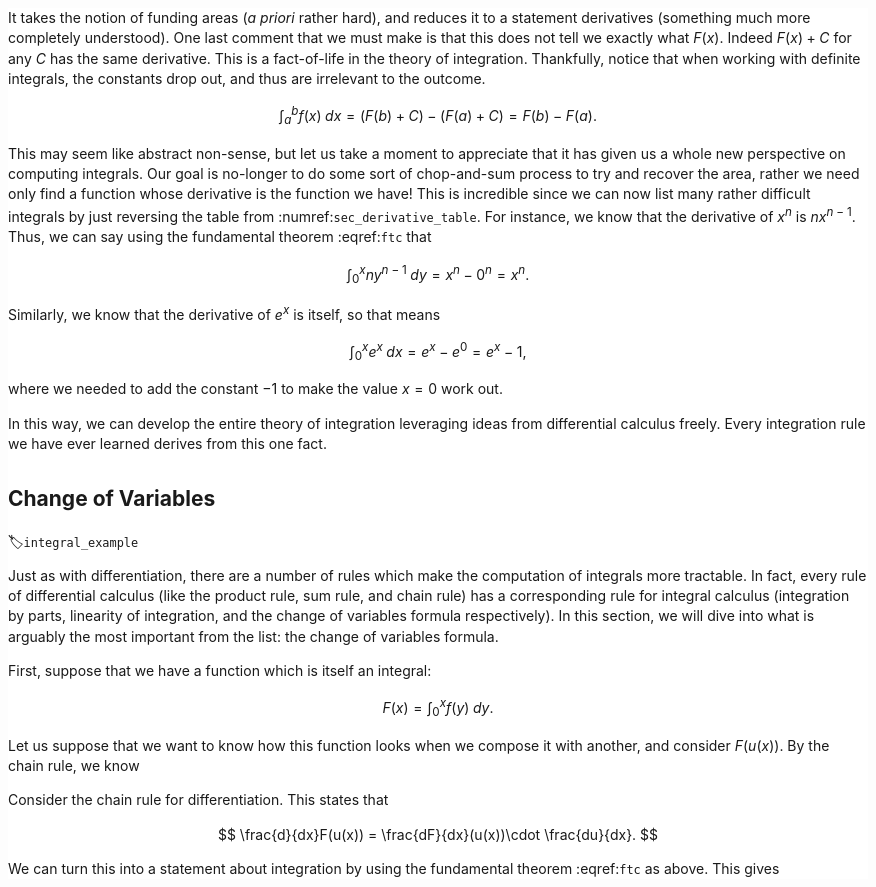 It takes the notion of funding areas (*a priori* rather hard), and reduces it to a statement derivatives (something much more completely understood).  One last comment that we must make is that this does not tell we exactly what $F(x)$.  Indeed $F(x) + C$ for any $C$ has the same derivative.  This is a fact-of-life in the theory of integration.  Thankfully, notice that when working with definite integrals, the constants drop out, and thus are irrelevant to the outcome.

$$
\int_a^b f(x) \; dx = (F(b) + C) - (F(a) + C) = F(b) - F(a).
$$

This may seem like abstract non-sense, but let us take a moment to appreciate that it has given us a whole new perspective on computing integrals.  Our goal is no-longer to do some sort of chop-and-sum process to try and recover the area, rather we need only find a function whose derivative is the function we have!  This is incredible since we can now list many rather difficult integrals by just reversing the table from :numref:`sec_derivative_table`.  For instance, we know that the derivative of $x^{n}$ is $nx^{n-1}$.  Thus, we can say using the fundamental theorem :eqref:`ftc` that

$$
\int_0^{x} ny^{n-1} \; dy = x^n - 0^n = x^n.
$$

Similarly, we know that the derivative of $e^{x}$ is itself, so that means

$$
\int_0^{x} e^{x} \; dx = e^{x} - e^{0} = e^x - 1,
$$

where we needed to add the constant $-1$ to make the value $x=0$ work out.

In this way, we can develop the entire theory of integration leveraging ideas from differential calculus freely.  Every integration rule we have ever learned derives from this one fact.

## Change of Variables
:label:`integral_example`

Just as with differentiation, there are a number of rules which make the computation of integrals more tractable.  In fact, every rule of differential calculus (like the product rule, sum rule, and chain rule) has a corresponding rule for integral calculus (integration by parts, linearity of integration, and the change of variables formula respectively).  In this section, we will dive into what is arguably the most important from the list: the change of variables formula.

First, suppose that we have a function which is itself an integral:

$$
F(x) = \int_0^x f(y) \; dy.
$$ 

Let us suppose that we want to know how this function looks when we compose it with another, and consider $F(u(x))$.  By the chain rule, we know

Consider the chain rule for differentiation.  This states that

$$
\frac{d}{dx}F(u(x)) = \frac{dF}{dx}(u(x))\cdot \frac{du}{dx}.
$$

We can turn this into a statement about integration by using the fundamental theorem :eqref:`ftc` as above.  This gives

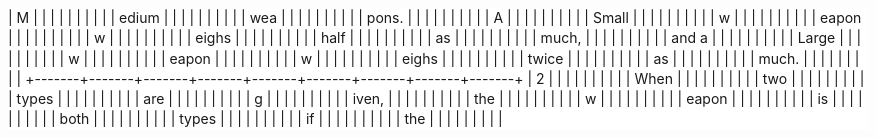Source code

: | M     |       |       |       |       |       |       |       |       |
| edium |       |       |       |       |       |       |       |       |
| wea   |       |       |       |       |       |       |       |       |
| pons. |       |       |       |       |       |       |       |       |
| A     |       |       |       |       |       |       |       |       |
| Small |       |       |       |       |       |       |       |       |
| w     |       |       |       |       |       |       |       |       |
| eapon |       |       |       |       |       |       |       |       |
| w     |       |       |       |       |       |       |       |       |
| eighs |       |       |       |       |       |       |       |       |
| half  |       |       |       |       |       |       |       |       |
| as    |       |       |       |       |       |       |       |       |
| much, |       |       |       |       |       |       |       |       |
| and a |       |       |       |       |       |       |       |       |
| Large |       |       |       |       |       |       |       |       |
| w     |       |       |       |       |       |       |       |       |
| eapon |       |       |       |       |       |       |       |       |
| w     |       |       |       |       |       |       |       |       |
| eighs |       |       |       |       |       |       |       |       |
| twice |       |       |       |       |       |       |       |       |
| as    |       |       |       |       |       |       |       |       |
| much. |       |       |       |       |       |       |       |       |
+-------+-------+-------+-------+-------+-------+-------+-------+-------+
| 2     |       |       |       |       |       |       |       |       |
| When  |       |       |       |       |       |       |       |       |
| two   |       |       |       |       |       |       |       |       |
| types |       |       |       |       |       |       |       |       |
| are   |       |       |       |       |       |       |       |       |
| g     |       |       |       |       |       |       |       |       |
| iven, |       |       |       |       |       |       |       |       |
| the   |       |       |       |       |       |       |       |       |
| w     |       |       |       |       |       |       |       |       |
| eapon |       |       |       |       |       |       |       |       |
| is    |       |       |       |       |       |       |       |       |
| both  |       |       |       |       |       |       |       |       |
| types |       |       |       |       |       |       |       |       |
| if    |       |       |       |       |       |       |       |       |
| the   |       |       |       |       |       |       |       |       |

______________________________

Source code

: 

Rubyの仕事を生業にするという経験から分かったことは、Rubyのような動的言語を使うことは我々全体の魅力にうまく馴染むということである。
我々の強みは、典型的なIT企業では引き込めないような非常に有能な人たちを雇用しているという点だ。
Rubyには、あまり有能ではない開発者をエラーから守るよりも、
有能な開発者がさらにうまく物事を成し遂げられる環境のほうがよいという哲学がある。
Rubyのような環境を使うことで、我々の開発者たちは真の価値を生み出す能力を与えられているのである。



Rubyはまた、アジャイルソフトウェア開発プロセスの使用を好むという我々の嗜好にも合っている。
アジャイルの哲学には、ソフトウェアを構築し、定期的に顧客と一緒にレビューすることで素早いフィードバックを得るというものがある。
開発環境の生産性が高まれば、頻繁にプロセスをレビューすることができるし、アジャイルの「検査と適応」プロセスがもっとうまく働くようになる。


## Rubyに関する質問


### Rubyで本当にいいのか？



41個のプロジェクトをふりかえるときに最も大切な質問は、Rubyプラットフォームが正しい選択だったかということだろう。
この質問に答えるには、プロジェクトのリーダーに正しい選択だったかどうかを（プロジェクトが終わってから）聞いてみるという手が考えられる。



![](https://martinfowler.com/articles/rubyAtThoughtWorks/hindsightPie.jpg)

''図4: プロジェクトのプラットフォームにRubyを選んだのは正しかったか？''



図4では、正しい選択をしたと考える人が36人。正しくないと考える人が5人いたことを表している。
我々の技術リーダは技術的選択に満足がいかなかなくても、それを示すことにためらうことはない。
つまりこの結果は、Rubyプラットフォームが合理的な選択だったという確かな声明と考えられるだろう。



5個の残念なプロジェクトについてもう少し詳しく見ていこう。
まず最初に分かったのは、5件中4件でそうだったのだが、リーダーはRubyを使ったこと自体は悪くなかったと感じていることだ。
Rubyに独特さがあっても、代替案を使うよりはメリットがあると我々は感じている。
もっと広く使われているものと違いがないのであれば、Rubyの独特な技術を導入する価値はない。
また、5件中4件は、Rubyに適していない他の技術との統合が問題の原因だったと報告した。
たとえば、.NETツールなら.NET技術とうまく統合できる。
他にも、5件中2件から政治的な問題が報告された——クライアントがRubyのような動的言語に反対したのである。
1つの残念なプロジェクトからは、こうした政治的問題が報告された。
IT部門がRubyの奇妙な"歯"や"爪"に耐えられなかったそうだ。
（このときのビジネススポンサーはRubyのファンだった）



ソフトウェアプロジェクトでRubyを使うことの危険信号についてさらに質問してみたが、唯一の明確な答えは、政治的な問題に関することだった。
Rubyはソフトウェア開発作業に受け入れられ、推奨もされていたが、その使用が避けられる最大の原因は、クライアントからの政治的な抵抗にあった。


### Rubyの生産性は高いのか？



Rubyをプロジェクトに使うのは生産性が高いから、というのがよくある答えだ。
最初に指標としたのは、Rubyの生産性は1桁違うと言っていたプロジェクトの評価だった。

______________________________

■ Task to carry out ■
Could you find every line in the records above that has the string "into" and copy it?

■ Exercise result ■
Just as with differentiation, there are a number of rules which make the computation of integrals more tractable.  In fact, every rule of differential calculus (like the product rule, sum rule, and chain rule) has a corresponding rule for integral calculus (integration by parts, linearity of integration, and the change of variables formula respectively).  In this section, we will dive into what is arguably the most important from the list: the change of variables formula.
We can turn this into a statement about integration by using the fundamental theorem :eqref:`ftc` as above.  This gives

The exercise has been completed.